CUDA Fortran: unroll directive for kernel code?


I’m trying to compare the performance of CUDA C and CUDA Fortran because we have a large Fortran code base and want to avoid porting it to C. So far I’ve been able to optimize most aspects of CUDA Fortran but as soon as I add a well placed #pragma unroll to the C code the Fortran codes falls behind.

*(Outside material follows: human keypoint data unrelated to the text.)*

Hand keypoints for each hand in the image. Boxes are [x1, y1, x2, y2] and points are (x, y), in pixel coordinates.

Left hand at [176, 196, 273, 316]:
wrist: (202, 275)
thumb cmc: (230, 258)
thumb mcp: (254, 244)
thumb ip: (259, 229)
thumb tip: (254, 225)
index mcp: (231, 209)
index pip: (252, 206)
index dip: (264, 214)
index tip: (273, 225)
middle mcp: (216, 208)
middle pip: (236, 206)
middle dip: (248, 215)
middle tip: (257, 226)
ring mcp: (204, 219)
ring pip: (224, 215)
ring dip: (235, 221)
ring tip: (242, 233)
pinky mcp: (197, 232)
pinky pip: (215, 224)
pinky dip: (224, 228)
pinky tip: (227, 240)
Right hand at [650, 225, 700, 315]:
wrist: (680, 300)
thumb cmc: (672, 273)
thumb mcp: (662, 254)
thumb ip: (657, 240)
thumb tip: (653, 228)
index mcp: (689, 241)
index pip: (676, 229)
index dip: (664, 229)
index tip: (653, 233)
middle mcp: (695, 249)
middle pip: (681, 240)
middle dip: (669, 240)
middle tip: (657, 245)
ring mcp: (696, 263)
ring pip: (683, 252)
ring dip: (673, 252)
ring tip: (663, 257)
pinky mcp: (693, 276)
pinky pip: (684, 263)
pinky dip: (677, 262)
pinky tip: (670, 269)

E.g. this kernel code in CUDA C is unrolled:

uint end = min(gpu_shared_mem_block_size, n - block_offset);
#pragma unroll 16
for (uint j = 0; j < end; j++)
	sum += block_a[threadIdx.y][j] * block_b[j][threadIdx.x];

And I’m wondering if there is a way to do the same in this CUDA Fortran code:

block_end = min(16, n - shared_block_offset)
do k = 1, block_end
	sum = sum + A_shared(threadidx%x, k) * B_shared(k, threadidx%y)
end do

I’ve searched the documentation and have found “!$pgi unroll” and “!$acc unroll”. It seems that both only apply to host code and do not change the way kernel code is generated. Did I miss something?

Thanks in advance.

Hi S. Soll,

It seems that both only apply to host code and do not change the way kernel code is generated. Did I miss something?

No, you didn’t miss anything. The unroll directive only applies to host code. However, the compiler may automatically unroll loops if it finds it advantageous to do so.

  • Mat

Thanks for the reply.

I noticed that with -O3 the loop gets unrolled into groups of 4. That increases performance quite a bit. Is there any way to let the compiler unroll the entire loop?

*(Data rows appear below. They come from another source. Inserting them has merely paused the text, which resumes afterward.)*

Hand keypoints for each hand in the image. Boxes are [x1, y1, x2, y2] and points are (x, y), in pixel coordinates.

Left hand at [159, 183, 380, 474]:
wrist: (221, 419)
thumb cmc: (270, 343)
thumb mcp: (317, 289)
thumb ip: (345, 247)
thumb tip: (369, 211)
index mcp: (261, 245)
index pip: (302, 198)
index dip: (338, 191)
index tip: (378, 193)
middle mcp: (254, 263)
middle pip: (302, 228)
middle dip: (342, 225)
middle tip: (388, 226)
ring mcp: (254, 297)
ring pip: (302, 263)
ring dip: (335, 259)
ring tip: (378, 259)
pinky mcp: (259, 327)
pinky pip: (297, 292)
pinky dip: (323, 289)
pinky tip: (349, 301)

You can try using the “-Munroll” flag.

Setting “-Munroll=c:16” will completely unroll loops having a loop count of 16 or less. However, this only works on loops who’s counts are known at compile time and in your case, the count isn’t known until runtime.

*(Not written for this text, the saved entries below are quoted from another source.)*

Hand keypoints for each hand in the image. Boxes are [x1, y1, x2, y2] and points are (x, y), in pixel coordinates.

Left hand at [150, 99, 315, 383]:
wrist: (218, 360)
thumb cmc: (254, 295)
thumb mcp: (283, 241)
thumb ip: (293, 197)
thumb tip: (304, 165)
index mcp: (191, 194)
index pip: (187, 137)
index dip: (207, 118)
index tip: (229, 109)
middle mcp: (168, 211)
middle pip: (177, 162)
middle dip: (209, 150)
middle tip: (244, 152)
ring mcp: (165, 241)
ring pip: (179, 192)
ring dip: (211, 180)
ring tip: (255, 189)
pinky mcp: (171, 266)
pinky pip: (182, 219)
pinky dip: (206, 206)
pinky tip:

Instead, you can try using “-Munroll:n:16” which will unroll single block loops by a 16. However, this may not be optimal when block_end is less than 16.

“-Munroll=m:” is the same as “-Munroll=n:” except sets the unroll factor for multi-block loops.

  • Mat

Thanks for the hint. I already tried -Munroll (sorry, I should have written that in my first post) but it had no effect on the performance.

I tried it again with n:16, m:16 and c:16,:n:16:m:16 and looked at the code generated by CUDA Fortran. In the generated C code the code is always unrolled with a block size of 4. The resulting PTX code also looks like that (4 groups of ld.shared instructions).

However the -Munroll option triggered the unroll with a block size of 4. If I omit -Munroll no unrolling is performed. This is pretty much what the man page says and the default value of 4 also matches (the default value is mentioned for the c option). However the options n and m do not seem to change this default value for loops with unknown counts.

Without -Munroll (and no -O option) the loop was not unrolled. But apart from it’s presence (and the default value of 4) the -Munroll option does not seem to affect the generated GPU code. Is this intended for GPU code?

Hi Mat,
Is there a plan to support unroll of loops in kernel code soon?


Hi Tuan,

The Accelerator unroll clause was added to the 11.0 compilers so is available now. The unroll clause applies to a loop directive so it’s location changes it’s meaning.

“!$acc do parallel unroll(n)” unrolls the parallel (block) dimension, “!$acc do vector unroll(n)” unrolls the vector (thread) dimension, while “!$acc do seq unroll(n)” will control the unrolling of loops in the kernel itself. We changed the design a bit in order give users greater control.

Hope this helps,

That’s a good news.


Tuan: You are right, the unroll directive in CUDA Fortran is not being used when generating the GPU code. We will add that to our work list. We have worked on the unroller for the PGI Accelerator programming model, and that shares the code generator with CUDA Fortran, so we should be able to make use of it in CUDA Fortran as well. Thanks for pointing this out, we’ll make this high priority.